### Task statement
The records that follow are to be repeated exactly, without any pictures.

--- START ---

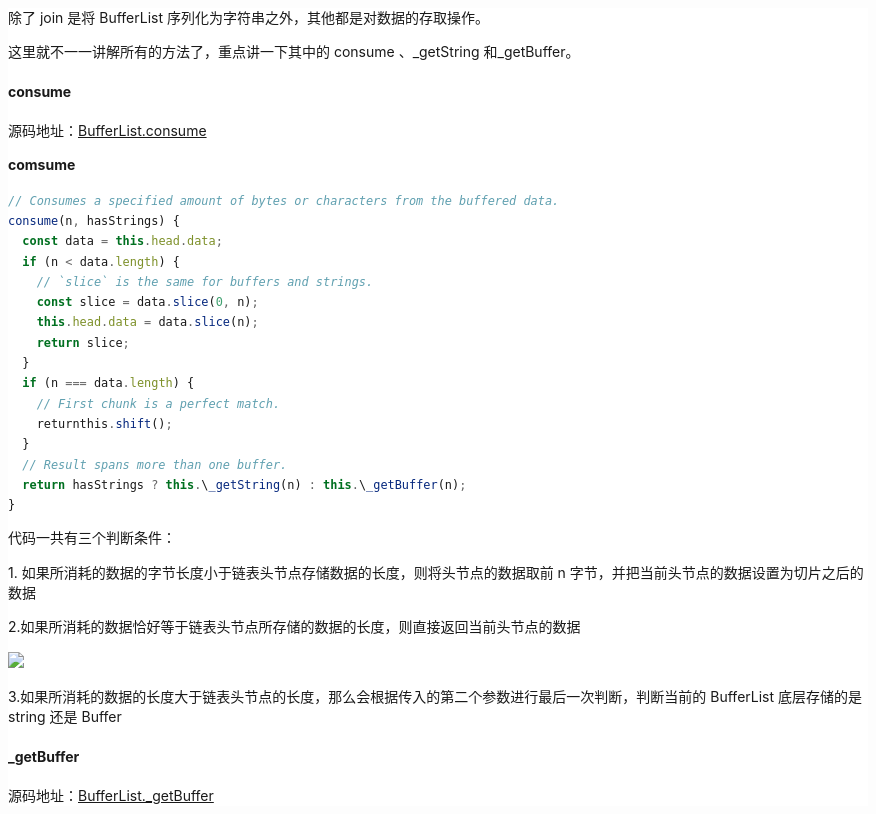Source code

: 除了 join 是将 BufferList 序列化为字符串之外，其他都是对数据的存取操作。

这里就不一一讲解所有的方法了，重点讲一下其中的 consume 、_getString 和_getBuffer。

#### consume

源码地址：[BufferList.consume](https://mp.weixin.qq.com/s?__biz=Mzg5MjMxMzY5Mw==&mid=2247487566&idx=1&sn=24aca43fb35c11b8cbde8754530a2def&chksm=cfc1597cf8b6d06a760620470354496b36953162a68e74e2caa49043eebb001804e587a2408f&scene=126&sessionid=1663122178&subscene=227&key=b48289ce2fc49fd13e183a9b1dcb45d26256b232827a76608b53572951e6df9b979114f1837ad0fa548ad13d3b2503c4da84671e12fc9c0dc8053666adba1e64c886345c5cb923e8c5cc80039ebd804617b12194a1cd3b8ad871adc16941f1e32b6fd0e978ed98469d8a7766ff5c9d79ce353232c8f7f640f9de5c1f1fcf8653&ascene=7&uin=MTQxNDMzMjI0Mg%3D%3D&devicetype=Windows+10+x64&version=6307062c&lang=zh_CN&exportkey=AYR%2FUfQAEz7nHimuxSTXb5Q%3D&acctmode=0&pass_ticket=W6HjNspG9zn7OaITsY9oKmN4P%2FciocAq2v2I%2BTY7buOF7sNjaEaIl9SMi6JzfTnY&wx_header=0&fontgear=2)

**comsume**

```js
// Consumes a specified amount of bytes or characters from the buffered data.
consume(n, hasStrings) {
  const data = this.head.data;
  if (n < data.length) {
    // `slice` is the same for buffers and strings.
    const slice = data.slice(0, n);
    this.head.data = data.slice(n);
    return slice;
  }
  if (n === data.length) {
    // First chunk is a perfect match.
    returnthis.shift();
  }
  // Result spans more than one buffer.
  return hasStrings ? this.\_getString(n) : this.\_getBuffer(n);
}
```

代码一共有三个判断条件：

1. 如果所消耗的数据的字节长度小于链表头节点存储数据的长度，则将头节点的数据取前 n 字节，并把当前头节点的数据设置为切片之后的数据

2.如果所消耗的数据恰好等于链表头节点所存储的数据的长度，则直接返回当前头节点的数据

![](C:\Users\Administrator\Desktop\docs\imgs\nodejs-stream-8.png)

3.如果所消耗的数据的长度大于链表头节点的长度，那么会根据传入的第二个参数进行最后一次判断，判断当前的 BufferList 底层存储的是 string 还是 Buffer

#### _getBuffer

源码地址：[BufferList._getBuffer](https://mp.weixin.qq.com/s?__biz=Mzg5MjMxMzY5Mw==&mid=2247487566&idx=1&sn=24aca43fb35c11b8cbde8754530a2def&chksm=cfc1597cf8b6d06a760620470354496b36953162a68e74e2caa49043eebb001804e587a2408f&scene=126&sessionid=1663122178&subscene=227&key=b48289ce2fc49fd13e183a9b1dcb45d26256b232827a76608b53572951e6df9b979114f1837ad0fa548ad13d3b2503c4da84671e12fc9c0dc8053666adba1e64c886345c5cb923e8c5cc80039ebd804617b12194a1cd3b8ad871adc16941f1e32b6fd0e978ed98469d8a7766ff5c9d79ce353232c8f7f640f9de5c1f1fcf8653&ascene=7&uin=MTQxNDMzMjI0Mg%3D%3D&devicetype=Windows+10+x64&version=6307062c&lang=zh_CN&exportkey=AYR%2FUfQAEz7nHimuxSTXb5Q%3D&acctmode=0&pass_ticket=W6HjNspG9zn7OaITsY9oKmN4P%2FciocAq2v2I%2BTY7buOF7sNjaEaIl9SMi6JzfTnY&wx_header=0&fontgear=2)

--- END ---

### Answer below
Source code

: 除了 join 是将 BufferList 序列化为字符串之外，其他都是对数据的存取操作。

这里就不一一讲解所有的方法了，重点讲一下其中的 consume 、_getString 和_getBuffer。

#### consume

源码地址：[BufferList.consume](https://mp.weixin.qq.com/s?__biz=Mzg5MjMxMzY5Mw==&mid=2247487566&idx=1&sn=24aca43fb35c11b8cbde8754530a2def&chksm=cfc1597cf8b6d06a760620470354496b36953162a68e74e2caa49043eebb001804e587a2408f&scene=126&sessionid=1663122178&subscene=227&key=b48289ce2fc49fd13e183a9b1dcb45d26256b232827a76608b53572951e6df9b979114f1837ad0fa548ad13d3b2503c4da84671e12fc9c0dc8053666adba1e64c886345c5cb923e8c5cc80039ebd804617b12194a1cd3b8ad871adc16941f1e32b6fd0e978ed98469d8a7766ff5c9d79ce353232c8f7f640f9de5c1f1fcf8653&ascene=7&uin=MTQxNDMzMjI0Mg%3D%3D&devicetype=Windows+10+x64&version=6307062c&lang=zh_CN&exportkey=AYR%2FUfQAEz7nHimuxSTXb5Q%3D&acctmode=0&pass_ticket=W6HjNspG9zn7OaITsY9oKmN4P%2FciocAq2v2I%2BTY7buOF7sNjaEaIl9SMi6JzfTnY&wx_header=0&fontgear=2)

**comsume**

```js
// Consumes a specified amount of bytes or characters from the buffered data.
consume(n, hasStrings) {
  const data = this.head.data;
  if (n < data.length) {
    // `slice` is the same for buffers and strings.
    const slice = data.slice(0, n);
    this.head.data = data.slice(n);
    return slice;
  }
  if (n === data.length) {
    // First chunk is a perfect match.
    returnthis.shift();
  }
  // Result spans more than one buffer.
  return hasStrings ? this.\_getString(n) : this.\_getBuffer(n);
}
```

代码一共有三个判断条件：

1. 如果所消耗的数据的字节长度小于链表头节点存储数据的长度，则将头节点的数据取前 n 字节，并把当前头节点的数据设置为切片之后的数据

2.如果所消耗的数据恰好等于链表头节点所存储的数据的长度，则直接返回当前头节点的数据

![](C:\Users\Administrator\Desktop\docs\imgs\nodejs-stream-8.png)

3.如果所消耗的数据的长度大于链表头节点的长度，那么会根据传入的第二个参数进行最后一次判断，判断当前的 BufferList 底层存储的是 string 还是 Buffer

#### _getBuffer

源码地址：[BufferList._getBuffer](https://mp.weixin.qq.com/s?__biz=Mzg5MjMxMzY5Mw==&mid=2247487566&idx=1&sn=24aca43fb35c11b8cbde8754530a2def&chksm=cfc1597cf8b6d06a760620470354496b36953162a68e74e2caa49043eebb001804e587a2408f&scene=126&sessionid=1663122178&subscene=227&key=b48289ce2fc49fd13e183a9b1dcb45d26256b232827a76608b53572951e6df9b979114f1837ad0fa548ad13d3b2503c4da84671e12fc9c0dc8053666adba1e64c886345c5cb923e8c5cc80039ebd804617b12194a1cd3b8ad871adc16941f1e32b6fd0e978ed98469d8a7766ff5c9d79ce353232c8f7f640f9de5c1f1fcf8653&ascene=7&uin=MTQxNDMzMjI0Mg%3D%3D&devicetype=Windows+10+x64&version=6307062c&lang=zh_CN&exportkey=AYR%2FUfQAEz7nHimuxSTXb5Q%3D&acctmode=0&pass_ticket=W6HjNspG9zn7OaITsY9oKmN4P%2FciocAq2v2I%2BTY7buOF7sNjaEaIl9SMi6JzfTnY&wx_header=0&fontgear=2)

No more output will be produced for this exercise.